Once (arr 0) is one, the result is (count arr).
My gut says that usually one of the elements will be reduced to one, leading to the result to be (count arr) most of the time. My gut also says that is an uninteresting function to mostly, but not always, return (count arr) so I might be wrong.

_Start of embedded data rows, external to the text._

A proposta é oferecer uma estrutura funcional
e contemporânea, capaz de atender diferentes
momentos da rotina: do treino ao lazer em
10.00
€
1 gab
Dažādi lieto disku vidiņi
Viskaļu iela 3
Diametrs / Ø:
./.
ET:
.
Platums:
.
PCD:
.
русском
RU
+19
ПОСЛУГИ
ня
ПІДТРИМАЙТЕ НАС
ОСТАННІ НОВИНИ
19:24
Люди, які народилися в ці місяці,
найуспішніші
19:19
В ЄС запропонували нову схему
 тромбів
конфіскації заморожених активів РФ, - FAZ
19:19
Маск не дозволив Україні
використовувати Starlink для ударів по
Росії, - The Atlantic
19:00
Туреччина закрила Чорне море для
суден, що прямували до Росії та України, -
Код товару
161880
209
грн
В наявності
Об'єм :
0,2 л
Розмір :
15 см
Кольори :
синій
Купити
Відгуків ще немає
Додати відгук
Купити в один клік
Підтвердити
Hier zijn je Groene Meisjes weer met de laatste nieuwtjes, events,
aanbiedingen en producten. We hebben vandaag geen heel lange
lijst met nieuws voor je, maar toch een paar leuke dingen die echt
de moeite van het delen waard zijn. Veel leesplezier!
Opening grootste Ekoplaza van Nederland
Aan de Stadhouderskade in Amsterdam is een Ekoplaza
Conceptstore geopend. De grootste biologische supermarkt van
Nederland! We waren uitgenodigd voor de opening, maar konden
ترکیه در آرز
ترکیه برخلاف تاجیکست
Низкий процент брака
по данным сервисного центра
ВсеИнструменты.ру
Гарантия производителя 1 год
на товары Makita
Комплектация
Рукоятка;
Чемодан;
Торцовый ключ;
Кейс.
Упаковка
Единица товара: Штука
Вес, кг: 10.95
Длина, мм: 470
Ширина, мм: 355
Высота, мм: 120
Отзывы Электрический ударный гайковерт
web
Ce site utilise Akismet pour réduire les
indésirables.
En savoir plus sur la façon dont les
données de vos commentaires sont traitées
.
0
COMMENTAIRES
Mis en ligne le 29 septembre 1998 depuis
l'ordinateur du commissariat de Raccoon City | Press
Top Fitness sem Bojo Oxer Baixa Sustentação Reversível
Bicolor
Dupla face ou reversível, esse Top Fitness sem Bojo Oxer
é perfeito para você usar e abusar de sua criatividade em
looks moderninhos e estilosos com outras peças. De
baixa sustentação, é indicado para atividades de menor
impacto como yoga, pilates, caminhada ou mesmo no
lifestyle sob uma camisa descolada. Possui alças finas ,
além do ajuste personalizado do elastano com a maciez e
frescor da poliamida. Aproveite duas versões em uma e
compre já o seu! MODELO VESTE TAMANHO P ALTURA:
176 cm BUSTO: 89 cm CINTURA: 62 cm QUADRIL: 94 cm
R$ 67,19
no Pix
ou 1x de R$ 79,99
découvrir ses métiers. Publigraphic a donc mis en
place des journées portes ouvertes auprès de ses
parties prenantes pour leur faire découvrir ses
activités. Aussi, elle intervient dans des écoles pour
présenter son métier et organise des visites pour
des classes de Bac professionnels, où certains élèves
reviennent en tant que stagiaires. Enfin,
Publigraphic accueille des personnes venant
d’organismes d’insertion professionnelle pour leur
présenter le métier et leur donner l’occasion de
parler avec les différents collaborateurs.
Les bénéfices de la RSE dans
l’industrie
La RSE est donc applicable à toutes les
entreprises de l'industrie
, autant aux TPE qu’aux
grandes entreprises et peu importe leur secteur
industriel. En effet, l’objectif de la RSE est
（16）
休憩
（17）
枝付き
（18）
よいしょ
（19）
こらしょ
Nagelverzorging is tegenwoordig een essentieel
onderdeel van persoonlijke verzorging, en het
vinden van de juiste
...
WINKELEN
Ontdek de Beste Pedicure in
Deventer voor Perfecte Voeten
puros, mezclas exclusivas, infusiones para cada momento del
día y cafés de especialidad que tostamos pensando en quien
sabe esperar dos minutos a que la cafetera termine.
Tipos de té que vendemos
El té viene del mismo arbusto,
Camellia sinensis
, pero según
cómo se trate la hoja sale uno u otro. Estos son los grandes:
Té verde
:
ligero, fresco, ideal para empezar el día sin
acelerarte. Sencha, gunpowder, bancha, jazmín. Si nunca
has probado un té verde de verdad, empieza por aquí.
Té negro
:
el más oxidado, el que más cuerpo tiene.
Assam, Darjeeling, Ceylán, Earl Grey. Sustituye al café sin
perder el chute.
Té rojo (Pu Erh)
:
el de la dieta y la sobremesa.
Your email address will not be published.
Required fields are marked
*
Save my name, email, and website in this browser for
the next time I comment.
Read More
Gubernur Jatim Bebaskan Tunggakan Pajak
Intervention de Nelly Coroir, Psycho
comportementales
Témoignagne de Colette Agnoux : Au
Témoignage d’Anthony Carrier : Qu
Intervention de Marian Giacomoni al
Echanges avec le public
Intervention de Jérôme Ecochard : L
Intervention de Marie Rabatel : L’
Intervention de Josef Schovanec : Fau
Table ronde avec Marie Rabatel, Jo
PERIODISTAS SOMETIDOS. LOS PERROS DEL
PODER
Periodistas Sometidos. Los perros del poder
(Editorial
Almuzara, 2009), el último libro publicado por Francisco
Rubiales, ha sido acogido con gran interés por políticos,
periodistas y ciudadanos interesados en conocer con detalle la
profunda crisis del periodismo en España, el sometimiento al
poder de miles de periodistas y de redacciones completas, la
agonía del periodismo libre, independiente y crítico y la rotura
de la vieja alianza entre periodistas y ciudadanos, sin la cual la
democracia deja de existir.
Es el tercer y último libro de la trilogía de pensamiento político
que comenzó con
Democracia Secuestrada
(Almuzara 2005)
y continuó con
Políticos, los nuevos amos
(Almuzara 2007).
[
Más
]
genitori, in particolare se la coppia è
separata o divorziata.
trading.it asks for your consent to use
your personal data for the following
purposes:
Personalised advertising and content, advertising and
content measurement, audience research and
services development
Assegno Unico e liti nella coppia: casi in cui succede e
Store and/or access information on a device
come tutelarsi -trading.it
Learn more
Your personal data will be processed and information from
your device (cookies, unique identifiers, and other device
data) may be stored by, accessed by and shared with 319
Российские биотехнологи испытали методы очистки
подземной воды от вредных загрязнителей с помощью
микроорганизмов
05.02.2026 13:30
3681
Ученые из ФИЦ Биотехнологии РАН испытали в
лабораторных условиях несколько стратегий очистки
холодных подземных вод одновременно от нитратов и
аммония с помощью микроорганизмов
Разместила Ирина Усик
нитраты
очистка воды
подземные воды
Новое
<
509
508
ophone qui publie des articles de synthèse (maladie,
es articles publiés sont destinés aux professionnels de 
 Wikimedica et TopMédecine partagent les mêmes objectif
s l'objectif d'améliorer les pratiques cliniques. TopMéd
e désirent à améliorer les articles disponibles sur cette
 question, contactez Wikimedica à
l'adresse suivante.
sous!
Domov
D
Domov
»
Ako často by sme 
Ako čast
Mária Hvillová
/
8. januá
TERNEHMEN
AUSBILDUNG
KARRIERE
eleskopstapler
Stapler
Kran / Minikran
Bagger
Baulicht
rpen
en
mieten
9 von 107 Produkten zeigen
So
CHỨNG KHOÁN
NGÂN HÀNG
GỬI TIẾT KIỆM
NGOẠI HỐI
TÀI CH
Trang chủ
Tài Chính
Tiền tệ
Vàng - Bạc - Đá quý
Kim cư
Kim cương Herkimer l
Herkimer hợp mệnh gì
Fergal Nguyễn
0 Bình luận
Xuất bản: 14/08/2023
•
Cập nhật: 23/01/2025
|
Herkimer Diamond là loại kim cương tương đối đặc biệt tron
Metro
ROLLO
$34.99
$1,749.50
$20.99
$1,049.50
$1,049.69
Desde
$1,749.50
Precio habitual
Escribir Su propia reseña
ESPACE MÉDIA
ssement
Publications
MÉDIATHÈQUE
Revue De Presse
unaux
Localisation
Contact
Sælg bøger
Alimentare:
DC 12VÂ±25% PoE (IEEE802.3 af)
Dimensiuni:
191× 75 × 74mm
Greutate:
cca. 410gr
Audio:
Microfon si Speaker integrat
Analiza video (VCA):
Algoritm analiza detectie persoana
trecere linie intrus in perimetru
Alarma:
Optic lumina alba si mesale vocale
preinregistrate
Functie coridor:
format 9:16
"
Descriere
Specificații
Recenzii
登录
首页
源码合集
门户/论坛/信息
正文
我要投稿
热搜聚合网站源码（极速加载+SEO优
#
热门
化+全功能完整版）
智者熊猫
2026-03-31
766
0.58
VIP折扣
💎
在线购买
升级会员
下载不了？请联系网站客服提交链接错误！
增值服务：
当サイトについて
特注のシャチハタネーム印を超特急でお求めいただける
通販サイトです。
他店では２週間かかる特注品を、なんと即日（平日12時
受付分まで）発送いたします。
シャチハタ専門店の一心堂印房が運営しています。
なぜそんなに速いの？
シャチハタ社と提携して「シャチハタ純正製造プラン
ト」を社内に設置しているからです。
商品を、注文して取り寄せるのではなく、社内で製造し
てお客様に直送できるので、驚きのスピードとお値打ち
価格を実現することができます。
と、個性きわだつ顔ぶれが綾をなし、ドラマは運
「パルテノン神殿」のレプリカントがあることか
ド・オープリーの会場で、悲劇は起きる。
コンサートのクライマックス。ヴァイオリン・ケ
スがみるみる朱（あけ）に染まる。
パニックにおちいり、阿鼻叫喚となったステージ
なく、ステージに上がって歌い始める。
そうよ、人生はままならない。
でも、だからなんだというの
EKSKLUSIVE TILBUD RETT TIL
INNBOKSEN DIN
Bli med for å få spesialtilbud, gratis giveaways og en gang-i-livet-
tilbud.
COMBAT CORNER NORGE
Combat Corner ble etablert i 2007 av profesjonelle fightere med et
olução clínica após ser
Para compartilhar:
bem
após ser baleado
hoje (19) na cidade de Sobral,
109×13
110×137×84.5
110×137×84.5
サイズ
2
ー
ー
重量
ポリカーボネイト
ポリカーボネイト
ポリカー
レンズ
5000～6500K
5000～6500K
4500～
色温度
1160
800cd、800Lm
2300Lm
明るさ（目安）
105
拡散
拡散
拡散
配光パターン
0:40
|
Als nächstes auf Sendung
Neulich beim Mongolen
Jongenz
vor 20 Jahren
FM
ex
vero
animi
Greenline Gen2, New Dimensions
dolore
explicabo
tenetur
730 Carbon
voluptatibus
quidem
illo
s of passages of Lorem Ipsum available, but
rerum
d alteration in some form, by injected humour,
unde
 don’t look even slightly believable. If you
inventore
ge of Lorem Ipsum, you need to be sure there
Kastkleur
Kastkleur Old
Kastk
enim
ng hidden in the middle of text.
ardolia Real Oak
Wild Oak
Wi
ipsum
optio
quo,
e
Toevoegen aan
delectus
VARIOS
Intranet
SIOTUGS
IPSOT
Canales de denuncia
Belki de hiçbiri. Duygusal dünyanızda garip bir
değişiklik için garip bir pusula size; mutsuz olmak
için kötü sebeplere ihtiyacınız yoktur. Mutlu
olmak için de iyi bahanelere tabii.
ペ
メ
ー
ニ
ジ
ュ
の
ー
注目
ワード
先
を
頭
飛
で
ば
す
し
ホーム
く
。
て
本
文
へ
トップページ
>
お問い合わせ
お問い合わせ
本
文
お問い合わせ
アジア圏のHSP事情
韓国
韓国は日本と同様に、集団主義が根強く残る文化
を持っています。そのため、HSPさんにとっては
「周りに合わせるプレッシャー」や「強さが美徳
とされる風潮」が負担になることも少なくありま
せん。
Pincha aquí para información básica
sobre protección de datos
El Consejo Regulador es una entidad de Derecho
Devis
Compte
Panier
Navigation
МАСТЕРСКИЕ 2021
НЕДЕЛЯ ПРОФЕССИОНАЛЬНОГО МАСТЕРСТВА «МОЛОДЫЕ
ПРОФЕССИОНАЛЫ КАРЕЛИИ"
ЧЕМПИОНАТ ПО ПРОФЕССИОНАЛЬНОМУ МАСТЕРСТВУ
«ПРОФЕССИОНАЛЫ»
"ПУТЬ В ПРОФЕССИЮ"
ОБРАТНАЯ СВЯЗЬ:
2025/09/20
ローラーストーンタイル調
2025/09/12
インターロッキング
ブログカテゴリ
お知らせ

In the cases where the result is (count arr) exiting as soon as (= 1 (arr 0)) would provide a performance boost.
(defn s-1 [arr]
(loop [state {:arr arr :sum 0}]
(let [cur-arr (get state :arr)
trx (next-transformation cur-arr)]
(cond (nil? trx) (* (count cur-arr)
(nth cur-arr 0 0))
(= 1 (first cur-arr)) (count arr)
:else (let [i (nth trx 0)
j (nth trx 1)
xi (nth cur-arr i)
xj (nth cur-arr j)
diff (- xi xj)]
(recur (assoc state :arr (assoc cur-arr
i
diff))))))))
Timing:
user> (def solution s-1)
;; next-transformation has been restored to original
user> (time (solution [91293 38437 40626 173 76990 17858 43446 25050 10791
68990 52403 21503 52331 51909 73488 91293 38437 40626
173 76990 17858 43446 25050 10791 68990 52403 21503
52331 51909 73488 91293 38437 40626 173 76990 17858
43446 25050 10791 68990 52403 21503 52331 51909 73488
91293 38437 40626 173 76990 17858 43446 25050 10791
68990 52403 21503 52331 51909 73488]))
"Elapsed time: 9.182584 msecs"
60
#'user/next-transformation
user> (time (solution [91293 38437 40626 173 76990 17858 43446 25050 10791
68990 52403 21503 52331 51909 73488 91293 38437 40626
173 76990 17858 43446 25050 10791 68990 52403 21503
52331 51909 73488 91293 38437 40626 173 76990 17858
43446 25050 10791 68990 52403 21503 52331 51909 73488
91293 38437 40626 173 76990 17858 43446 25050 10791
68990 52403 21503 52331 51909 73488]))
"Elapsed time: 2.379 msecs"
60
Cleaning up solution, per my tastes:
;; :sum is never used. So there is no reason
;; to have `state` with two entries.
;; (Not that there ever was:
;; `(loop [arr arr sum 0]...)`)
;; would have been fine.
;; With only `arr` changing, we can
;; recur to the function top, without
;; `loop`
(defn s-2 [arr]
(let [trx (next-transformation arr)]
(cond (nil? trx) (* (count arr)
(nth arr 0 0)) ; Last `0` provides a default
(= 1 (first arr)) (count arr)
:else (let [[i j] trx ;destructuring
diff (- (arr i) (arr j))]
(recur (assoc arr i diff))))))
Timing:
user> (def solution s-2)
#'user/solution
user> (time (solution [91293 38437 40626 173 76990 17858 43446 25050 10791
68990 52403 21503 52331 51909 73488 91293 38437 40626
173 76990 17858 43446 25050 10791 68990 52403 21503
52331 51909 73488 91293 38437 40626 173 76990 17858
43446 25050 10791 68990 52403 21503 52331 51909 73488
91293 38437 40626 173 76990 17858 43446 25050 10791
68990 52403 21503 52331 51909 73488]))
"Elapsed time: 2.116625 msecs"
60
Using time once is not great benchmarking, but given the size of the differences seen I believe it is still directional in this case.